If the Medium is the Message, Then What is the Message?
It was a Canadian scholar, Marshall McLuhan, who bequeathed to the world the epigram “the medium is the message.”17 I believe that any analysis of the 1998 CJC Plenary has to proceed from that starting point. The Plenary was, as its chair, Israel Ludwig, stated, “a top quality product.” His hope that the product would “encourage an atmosphere of participation and dialogue”18 seems to have been largely borne out by the result, with which the CJC leadership was clearly pleased. But the “product” of the Winnipeg Plenary was decidedly different from normative, traditional expectations of a CJC Plenary. The elements of the programme that, in a formal sense, have made the CJC the parliament of Canadian Jewry became palpably vestigial at the 1998 Plenary. That does not mean, however, that CJC as a major element in the Canadian Jewish public square has been eliminated. Rather the Plenary illustrates the changing nature of the public square of post-modernity and its impact on the Canadian Jewish community.
The theme of the 1998 Winnipeg Plenary was “Jewish Roots Meet 21st Century Realities.” The reality of the Canadian Jewish community on the cusp of the twenty-first century is that it is united, if at all, as a “virtual” community. It is a community both glued to and by the media which is evolving new ways and means of communication and public discourse.
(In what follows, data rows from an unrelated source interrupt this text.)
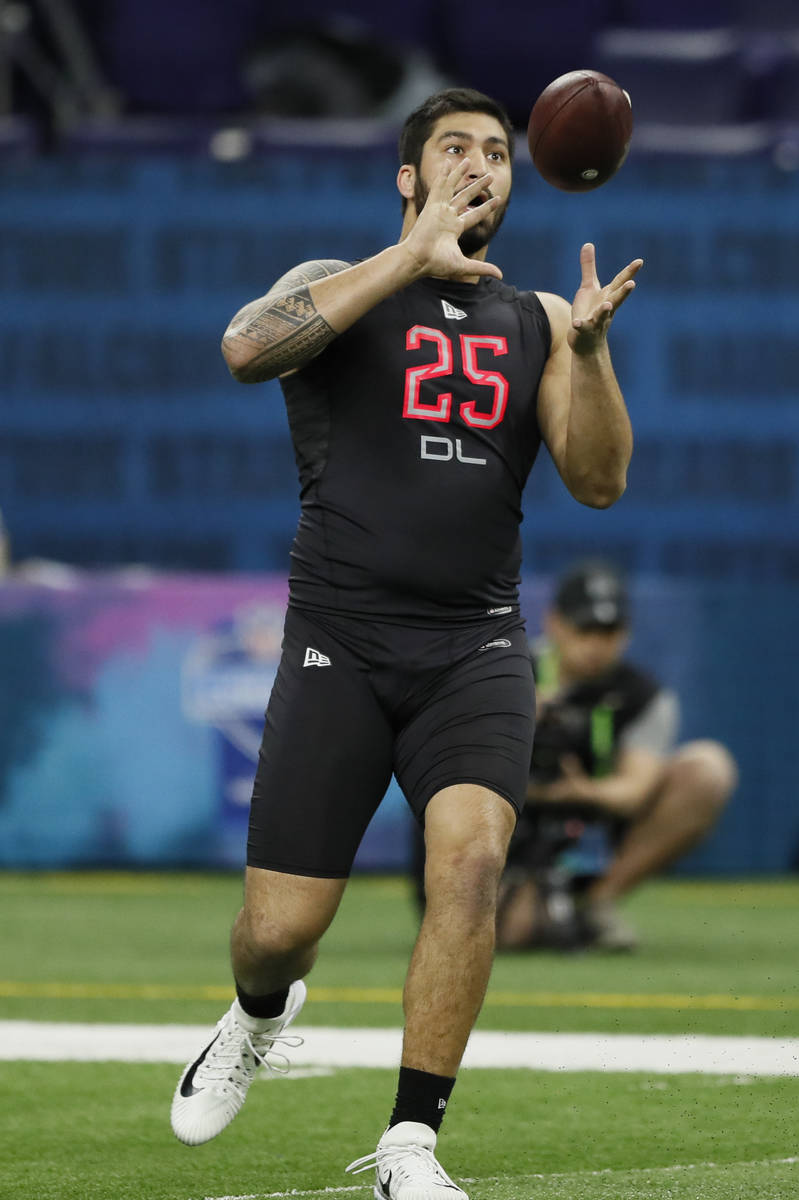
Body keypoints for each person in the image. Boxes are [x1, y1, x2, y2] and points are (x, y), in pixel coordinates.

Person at [169, 87, 642, 1199]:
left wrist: (592, 349)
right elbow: (244, 349)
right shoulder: (335, 285)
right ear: (408, 176)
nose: (481, 164)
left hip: (473, 645)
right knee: (279, 930)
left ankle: (410, 1144)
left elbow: (600, 480)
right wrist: (407, 259)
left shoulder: (533, 319)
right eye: (454, 150)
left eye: (495, 151)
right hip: (339, 636)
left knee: (470, 861)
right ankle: (257, 1011)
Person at [496, 560, 738, 952]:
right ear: (555, 622)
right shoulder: (508, 673)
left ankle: (596, 904)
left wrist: (578, 790)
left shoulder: (642, 695)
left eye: (609, 632)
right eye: (584, 629)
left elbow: (635, 792)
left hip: (595, 823)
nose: (596, 644)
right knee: (516, 933)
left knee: (709, 768)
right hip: (510, 820)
These new ways have their effect on the institutions which attempt to represent the community. The Canadian Jewish News, Canada’s national Jewish newspaper, printed an editorial on the occasion of the Plenary which incisively stated that the CJC “is as close to a ‘parliament’ of Canada’s Jewish communities as today’s communal organizational realities allow.”19 In light of the present analysis one can only agree. Organizational realities are changing before our eyes. There is a consensus among observers of public institutions that televising proceedings changes the way things are done. Certainly, for example, people watching the Canadian political scene are agreed that the Canadian House of Commons, once the sessions were televised, became a palpably different place. Just so, as the definition of public square changes, Jewish communal organizations and their public discourse will find themselves in an evolutionary process and will be presenting themselves differently to a public with different and evolving expectations. A milestone in this process of transmogrification of the Jewish public square is the 1998 CJC Plenary. As Elan Steinberg observed, the change in medium has extended the range of public Jewish discourse. Does this mean that setting public policy by formal resolution is becoming vestigial? What does seem beyond dispute is that the media for public discourse within the Jewish community are in a process of change. Ultimately, if the new face of Jewish public discourse is to be the talk show, with all its potential and all its limitations, then the question of who controls the public discourse in the Jewish polity and, hence, sets policy for the Jewish community has to be asked in significantly new ways.